Doctor screening the temperature of a man using an infrared forehead thermometer-Temperature and Symptom Screenings Are Inadequate in Detecting COVID-19 Cases-ss-Featured

Everyone is familiar with the temperature and COVID-19 symptom checks conducted in various places. However, it turns out that those are inadequate in detecting COVID-19 infections and preventing outbreaks.

Fox News reported that a study of Marine recruits has found that even with these measures and strict quarantines before their training, they spread the virus to others even though hardly any of them had symptoms. Researchers did not catch the infections using symptom screening.

The study, published in the New England Journal of Medicine on Wednesday, “has implications for colleges, prisons, meatpacking plants and other places that rely on this sort of screening to detect infections and prevent outbreaks,” Fox News reported.

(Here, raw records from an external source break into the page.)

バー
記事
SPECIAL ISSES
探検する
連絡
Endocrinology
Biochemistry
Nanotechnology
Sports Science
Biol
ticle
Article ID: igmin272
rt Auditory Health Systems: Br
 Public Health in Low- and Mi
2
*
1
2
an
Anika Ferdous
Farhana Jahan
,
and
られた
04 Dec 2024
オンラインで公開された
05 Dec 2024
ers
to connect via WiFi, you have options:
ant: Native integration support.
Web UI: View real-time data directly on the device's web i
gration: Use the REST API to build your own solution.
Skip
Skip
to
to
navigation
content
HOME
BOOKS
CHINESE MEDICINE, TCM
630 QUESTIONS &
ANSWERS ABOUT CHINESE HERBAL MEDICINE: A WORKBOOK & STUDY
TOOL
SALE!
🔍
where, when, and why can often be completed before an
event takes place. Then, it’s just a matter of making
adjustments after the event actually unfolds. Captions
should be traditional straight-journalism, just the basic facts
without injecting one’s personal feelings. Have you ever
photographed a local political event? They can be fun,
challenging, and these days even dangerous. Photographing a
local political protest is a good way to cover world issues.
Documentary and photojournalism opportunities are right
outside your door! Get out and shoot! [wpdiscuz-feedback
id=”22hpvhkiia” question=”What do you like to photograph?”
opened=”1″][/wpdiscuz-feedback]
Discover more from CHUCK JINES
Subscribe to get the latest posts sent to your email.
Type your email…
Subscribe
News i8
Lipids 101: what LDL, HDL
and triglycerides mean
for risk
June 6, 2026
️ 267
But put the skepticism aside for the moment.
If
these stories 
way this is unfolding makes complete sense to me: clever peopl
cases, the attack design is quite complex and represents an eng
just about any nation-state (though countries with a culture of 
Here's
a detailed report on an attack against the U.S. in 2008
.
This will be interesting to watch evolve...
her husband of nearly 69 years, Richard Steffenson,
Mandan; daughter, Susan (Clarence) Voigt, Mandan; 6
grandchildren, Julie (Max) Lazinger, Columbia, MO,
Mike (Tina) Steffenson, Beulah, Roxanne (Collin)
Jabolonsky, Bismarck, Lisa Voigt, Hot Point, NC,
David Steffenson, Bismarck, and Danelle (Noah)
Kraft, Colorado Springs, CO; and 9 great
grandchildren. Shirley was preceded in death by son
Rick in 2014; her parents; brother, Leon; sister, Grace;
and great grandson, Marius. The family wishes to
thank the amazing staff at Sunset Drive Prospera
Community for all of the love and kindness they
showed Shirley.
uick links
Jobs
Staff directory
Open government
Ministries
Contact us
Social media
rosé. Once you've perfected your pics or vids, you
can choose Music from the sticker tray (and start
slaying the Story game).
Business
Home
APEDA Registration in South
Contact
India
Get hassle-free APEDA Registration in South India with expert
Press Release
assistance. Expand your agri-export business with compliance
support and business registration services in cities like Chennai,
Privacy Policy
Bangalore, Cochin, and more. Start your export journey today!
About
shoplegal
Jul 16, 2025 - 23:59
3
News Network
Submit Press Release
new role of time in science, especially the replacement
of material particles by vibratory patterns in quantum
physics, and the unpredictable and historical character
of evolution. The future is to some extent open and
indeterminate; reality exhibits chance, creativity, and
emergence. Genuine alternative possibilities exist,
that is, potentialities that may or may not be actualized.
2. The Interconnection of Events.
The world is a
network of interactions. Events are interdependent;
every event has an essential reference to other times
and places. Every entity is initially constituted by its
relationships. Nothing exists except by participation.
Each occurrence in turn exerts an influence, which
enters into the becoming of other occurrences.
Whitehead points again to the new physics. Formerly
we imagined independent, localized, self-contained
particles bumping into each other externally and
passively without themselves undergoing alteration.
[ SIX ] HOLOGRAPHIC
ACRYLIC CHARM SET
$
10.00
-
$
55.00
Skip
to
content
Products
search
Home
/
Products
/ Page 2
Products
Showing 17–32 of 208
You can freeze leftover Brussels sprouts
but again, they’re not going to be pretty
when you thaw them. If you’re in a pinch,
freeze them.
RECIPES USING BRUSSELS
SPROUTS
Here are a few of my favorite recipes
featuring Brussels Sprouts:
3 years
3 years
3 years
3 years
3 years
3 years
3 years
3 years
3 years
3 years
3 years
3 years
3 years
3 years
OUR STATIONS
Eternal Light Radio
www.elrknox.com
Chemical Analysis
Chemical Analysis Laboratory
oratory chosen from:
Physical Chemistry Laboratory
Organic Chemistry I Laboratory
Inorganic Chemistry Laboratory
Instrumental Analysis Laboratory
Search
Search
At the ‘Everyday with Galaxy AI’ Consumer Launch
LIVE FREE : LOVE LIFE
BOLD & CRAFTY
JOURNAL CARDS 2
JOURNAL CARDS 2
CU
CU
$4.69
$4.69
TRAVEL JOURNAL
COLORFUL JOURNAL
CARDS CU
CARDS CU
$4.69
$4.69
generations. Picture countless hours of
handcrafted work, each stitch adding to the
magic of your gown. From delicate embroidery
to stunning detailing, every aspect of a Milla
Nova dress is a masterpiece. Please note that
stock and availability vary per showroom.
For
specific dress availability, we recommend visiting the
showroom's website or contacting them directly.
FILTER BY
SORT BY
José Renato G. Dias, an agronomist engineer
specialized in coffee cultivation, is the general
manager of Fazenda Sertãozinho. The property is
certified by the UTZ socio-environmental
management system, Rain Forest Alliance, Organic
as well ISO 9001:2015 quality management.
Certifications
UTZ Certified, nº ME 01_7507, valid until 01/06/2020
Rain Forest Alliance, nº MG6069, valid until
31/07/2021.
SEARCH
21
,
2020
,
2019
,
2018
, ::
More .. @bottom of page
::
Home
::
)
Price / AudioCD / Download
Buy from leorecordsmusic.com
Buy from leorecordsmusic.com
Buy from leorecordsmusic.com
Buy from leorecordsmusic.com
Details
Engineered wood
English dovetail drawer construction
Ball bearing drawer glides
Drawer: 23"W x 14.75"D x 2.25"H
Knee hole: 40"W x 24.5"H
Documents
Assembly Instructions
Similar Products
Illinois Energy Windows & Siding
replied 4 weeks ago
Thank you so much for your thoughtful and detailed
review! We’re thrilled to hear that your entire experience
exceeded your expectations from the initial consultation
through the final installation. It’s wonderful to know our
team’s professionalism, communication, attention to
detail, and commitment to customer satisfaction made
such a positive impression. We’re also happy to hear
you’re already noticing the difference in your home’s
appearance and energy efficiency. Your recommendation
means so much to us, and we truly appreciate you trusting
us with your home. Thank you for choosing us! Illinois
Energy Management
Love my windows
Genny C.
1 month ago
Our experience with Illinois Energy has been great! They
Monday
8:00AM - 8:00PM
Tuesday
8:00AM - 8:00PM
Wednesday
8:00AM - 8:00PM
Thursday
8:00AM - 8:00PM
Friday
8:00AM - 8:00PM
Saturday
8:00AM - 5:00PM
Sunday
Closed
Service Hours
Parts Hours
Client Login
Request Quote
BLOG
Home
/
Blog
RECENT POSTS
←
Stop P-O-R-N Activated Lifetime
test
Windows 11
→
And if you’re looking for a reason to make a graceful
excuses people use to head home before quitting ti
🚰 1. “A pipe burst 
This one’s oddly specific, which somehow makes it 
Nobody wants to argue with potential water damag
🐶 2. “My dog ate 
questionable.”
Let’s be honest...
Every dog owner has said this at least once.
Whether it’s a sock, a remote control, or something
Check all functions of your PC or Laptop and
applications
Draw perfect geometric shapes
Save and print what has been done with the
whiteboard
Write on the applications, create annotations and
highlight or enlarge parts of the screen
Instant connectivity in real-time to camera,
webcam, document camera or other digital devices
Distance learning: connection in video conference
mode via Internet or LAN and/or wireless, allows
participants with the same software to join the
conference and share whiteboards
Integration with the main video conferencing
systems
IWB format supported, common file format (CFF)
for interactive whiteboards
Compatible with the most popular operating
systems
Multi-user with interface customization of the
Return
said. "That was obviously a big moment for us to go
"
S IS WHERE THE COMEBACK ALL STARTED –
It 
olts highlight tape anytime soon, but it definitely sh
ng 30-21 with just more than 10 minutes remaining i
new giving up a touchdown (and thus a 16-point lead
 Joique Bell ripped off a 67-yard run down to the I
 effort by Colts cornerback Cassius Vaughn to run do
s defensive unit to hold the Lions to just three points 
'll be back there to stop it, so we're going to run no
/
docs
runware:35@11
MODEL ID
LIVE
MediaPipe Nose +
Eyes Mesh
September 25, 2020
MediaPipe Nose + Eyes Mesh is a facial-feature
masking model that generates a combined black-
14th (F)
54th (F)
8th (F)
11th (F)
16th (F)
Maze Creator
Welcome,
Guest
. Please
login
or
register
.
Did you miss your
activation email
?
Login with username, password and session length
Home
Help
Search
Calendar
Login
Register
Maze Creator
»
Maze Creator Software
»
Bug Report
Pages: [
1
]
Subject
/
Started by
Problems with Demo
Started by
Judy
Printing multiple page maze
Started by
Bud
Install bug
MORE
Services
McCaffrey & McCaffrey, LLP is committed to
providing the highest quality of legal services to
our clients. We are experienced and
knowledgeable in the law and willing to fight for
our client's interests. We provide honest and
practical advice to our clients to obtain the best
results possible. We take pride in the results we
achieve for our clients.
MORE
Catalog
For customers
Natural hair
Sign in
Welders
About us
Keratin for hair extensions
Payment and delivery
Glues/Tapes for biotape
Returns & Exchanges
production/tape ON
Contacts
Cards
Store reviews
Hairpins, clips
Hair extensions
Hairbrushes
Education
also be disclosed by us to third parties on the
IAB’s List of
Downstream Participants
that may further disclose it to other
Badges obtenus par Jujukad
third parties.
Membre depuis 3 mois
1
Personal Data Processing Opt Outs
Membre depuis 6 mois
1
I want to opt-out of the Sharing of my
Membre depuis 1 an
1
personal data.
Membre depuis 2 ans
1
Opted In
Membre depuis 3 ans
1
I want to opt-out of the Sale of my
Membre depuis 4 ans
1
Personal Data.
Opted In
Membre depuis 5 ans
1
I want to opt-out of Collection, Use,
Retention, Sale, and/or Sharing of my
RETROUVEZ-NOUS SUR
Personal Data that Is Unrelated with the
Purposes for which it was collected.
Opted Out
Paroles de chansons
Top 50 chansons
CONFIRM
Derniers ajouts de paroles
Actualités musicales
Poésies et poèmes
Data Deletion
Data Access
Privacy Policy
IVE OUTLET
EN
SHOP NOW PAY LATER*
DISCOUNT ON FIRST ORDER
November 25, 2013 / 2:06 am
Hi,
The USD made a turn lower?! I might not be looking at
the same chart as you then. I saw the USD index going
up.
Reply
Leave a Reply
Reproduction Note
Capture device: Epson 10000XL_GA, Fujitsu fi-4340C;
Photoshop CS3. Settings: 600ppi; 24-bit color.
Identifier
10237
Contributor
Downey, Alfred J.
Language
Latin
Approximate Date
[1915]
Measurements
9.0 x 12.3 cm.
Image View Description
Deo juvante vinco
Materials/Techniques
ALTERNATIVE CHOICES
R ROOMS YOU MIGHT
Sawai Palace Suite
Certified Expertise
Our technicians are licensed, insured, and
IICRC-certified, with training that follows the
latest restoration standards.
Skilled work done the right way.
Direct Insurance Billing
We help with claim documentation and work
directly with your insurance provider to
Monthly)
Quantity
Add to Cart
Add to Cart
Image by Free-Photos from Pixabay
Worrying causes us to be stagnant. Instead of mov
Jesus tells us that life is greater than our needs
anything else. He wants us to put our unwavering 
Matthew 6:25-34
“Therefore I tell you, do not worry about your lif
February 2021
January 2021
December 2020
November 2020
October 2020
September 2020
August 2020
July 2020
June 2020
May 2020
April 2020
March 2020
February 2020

“We spent a lot of time putting measures like that in place and they’re probably not worth the time as we had hoped,” said Jodie Guest, a public health researcher at Atlanta’s Emory University. “Routine testing seems to be better in this age group” as younger adults usually have no symptoms.

Symptom Checks Not Enough?

Researchers from the Icahn School of Medicine at Mount Sinai in New York and the Naval Medical Research Center led the study. It involved 1,848 Marine recruits who were instructed to isolate themselves at home for two weeks. Then, they stayed in a supervised military quarantine at a closed college campus for another two weeks.

They had a single roommate, wore masks, stayed at least 6 feet apart, and did most training outdoors. It also included daily fever and symptom checks.

They were tested for the virus when they arrived for the military quarantine and 7 and 14 days afterward. According to Fox News, sixteen (1%) tested positive on arrival and only one of them had any symptoms. Another 35 (2%) tested positive during the two-week military quarantine. Additionally, four of them had symptoms.

“A lot of the infection that occurs, we don’t even realize it is occurring,” said Navy Cmdr. Andrew Letizia, a doctor at the Naval Medical Research Center.

“This is a really infectious virus. You really need to use a combination of good public health measures, temperature checks, mask wearing, social distancing, hand washing … and comprehensive testing” to prevent spread, said Mount Sinai’s Dr. Stuart Sealfon.